O Benfica venceu o Sporting, por 3-2, em jogo da 10.ª jornada da segunda fase da série primeiros, recorrendo ao quinto parcial e depois do primeiro ‘set’ ter demorado 43 minutos.

Com este resultado, o Benfica soma agora 26 pontos, mais seis pontos que o Sporting, terceiro. No segundo lugar figura o Fonte Bastardo, com 22, e um jogo a menos.

Equilíbrio. Esta seria a palavra ideal para definir o jogo ao longo de todos os parciais. Ganhou o Benfica, mas poderia perfeitamente ter sido o Sporting, equipa que vendeu cara, muito cara mesmo, a derrota.

Nenhuma das equipas baixou os braços, mesmo quando tinham três ou quatro pontos de desvantagem. Aconteceu no primeiro e no segundo ‘set’ e tanto o Benfica como o Sporting deram a volta ao marcador.
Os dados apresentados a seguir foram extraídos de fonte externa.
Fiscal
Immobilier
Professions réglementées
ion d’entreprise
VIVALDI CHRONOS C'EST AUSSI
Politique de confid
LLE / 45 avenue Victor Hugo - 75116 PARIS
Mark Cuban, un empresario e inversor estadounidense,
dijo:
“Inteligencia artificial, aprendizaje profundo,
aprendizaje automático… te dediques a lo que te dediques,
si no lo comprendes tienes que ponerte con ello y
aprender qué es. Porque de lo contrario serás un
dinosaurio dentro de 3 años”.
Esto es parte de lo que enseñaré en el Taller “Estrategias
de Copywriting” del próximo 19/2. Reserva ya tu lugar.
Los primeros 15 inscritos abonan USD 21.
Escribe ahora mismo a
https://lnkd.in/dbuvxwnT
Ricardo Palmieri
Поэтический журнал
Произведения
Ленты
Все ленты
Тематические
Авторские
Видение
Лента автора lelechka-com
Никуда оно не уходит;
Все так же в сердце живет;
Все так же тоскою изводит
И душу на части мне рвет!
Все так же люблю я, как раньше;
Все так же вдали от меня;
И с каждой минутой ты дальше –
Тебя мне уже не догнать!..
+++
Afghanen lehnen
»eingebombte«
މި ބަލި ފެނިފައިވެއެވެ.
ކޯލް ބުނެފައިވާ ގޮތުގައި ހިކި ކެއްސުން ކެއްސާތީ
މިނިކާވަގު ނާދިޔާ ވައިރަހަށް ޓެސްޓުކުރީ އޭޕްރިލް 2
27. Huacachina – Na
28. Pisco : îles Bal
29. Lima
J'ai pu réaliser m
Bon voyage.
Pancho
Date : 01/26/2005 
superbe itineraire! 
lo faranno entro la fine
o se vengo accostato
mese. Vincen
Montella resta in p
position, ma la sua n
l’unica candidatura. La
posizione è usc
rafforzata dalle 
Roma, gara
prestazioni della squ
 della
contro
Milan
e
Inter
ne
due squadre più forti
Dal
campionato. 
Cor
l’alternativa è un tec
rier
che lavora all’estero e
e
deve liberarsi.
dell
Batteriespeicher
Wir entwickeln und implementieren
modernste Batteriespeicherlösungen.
No primeiro parcial, com a duração de 43 minutos, também por culpa de um problema técnico no computador, foi necessário recorrer ao ‘match-point’ para se decidir o vencer. A sorte acabou por sorrir ao Benfica, que o conquistou, por 30-28.

De destacar os erros nos serviços, mais evidente para os ‘encarnados’, que ainda assim atenuaram essas falhas graças ao ataque.

Aliás, os argumentos esgrimidos no primeiro ‘set’ mantiveram-se no segundo, os campeões nacionais (de 2018/19, já que na temporada passada, fruto da suspensão da competição devido à pandemia não foi atribuído o título) até chegaram a ter quatro pontos de vantagem (14-10), contudo o Sporting deu a volta ao marcador e, após alguma indefinição, acabou por igualar a partida ao vencer por 25-23.

No terceiro parcial, a formação da Luz ‘puxou dos galões’, corrigiu os erros no serviço, chegou mesmo a conquistar três pontos de seguida quando marcador registou os 22-16. Um resultado só por sim mostrava que o parcial estava sentenciado e que seria uma questão de tempo até o Benfica o selar (25-19), graças ao ponto conquistado por André Aleixo.

A apostar na rotação dos líberos, ora Gil Pereira, ora João Fidalgo, o Sporting manteve-se no encalço do Benfica e mostrou que a diferença no marcador no terceiro parcial era apenas um pequeno percalço.

Cerrou fileiras e manteve-se no comando do ‘set’ e quando Ivo Casas socou a bola depois de a não conseguir rececionar, aos 24-19, foi sinal claro que os ‘encarnados’ tinham desistido de o conquistar, tendo sido selado pelo ‘leão’ Robinson Dvoranen.

Na negra, com menos pontos em disputa, Flávio Soares, depois de uma má receção de Robinson Dvoranen, fez o Benfica adiantar-se no encontro, contudo, ao mostrar fragilidades no ‘bloco’ foi permitindo que o Sporting se mantivesse nas imediações, sempre a roçar a igualdade. No fundo era o espelho do jogo. A incerteza manteve-se, contudo os ‘encarnados’ ganharam uma almofada de três pontos (13-10) o que foi suficiente para atirar os ‘leões’ para fora do triunfo, com o ponto de Raphael Oliveira (15-11).

Jogo realizado no Pavilhão n.º 2 do Estádio da Luz, em Lisboa.

Benfica – Sporting, 3-2.

Parciais: 30-28, 23-25, 25-19, 19-25 e 15-11.

Sob a arbitragem de Rui Reis e Alexandre Ribeiro as equipas alinharam:

- Benfica: Raphael Oliveira, Peter Wohlfahrstatter, Théo Lopes, Flávio Soares, Tiago Violas e André Aleixo. Jogaram ainda: Ivo Casas (líbero), Hugo Gaspar, Nuno Pinheiro e André Lopes.

Treinador: Marcel Matz.

- Sporting: José Estangel, Victor Pereira, Paulo Silva, Robinson Dvoranen, Bruno Alves e Gil Pereira (líbero 1). Jogaram ainda: João Fidalgo (líbero 2), Eder Kock, André Saliba, Miguel Maia, Renan Purificação e Hélio Sanches.

Treinador: Gersinho.

Assistência: Jogo realizado à porta fechada devido à pandemia de covid-19.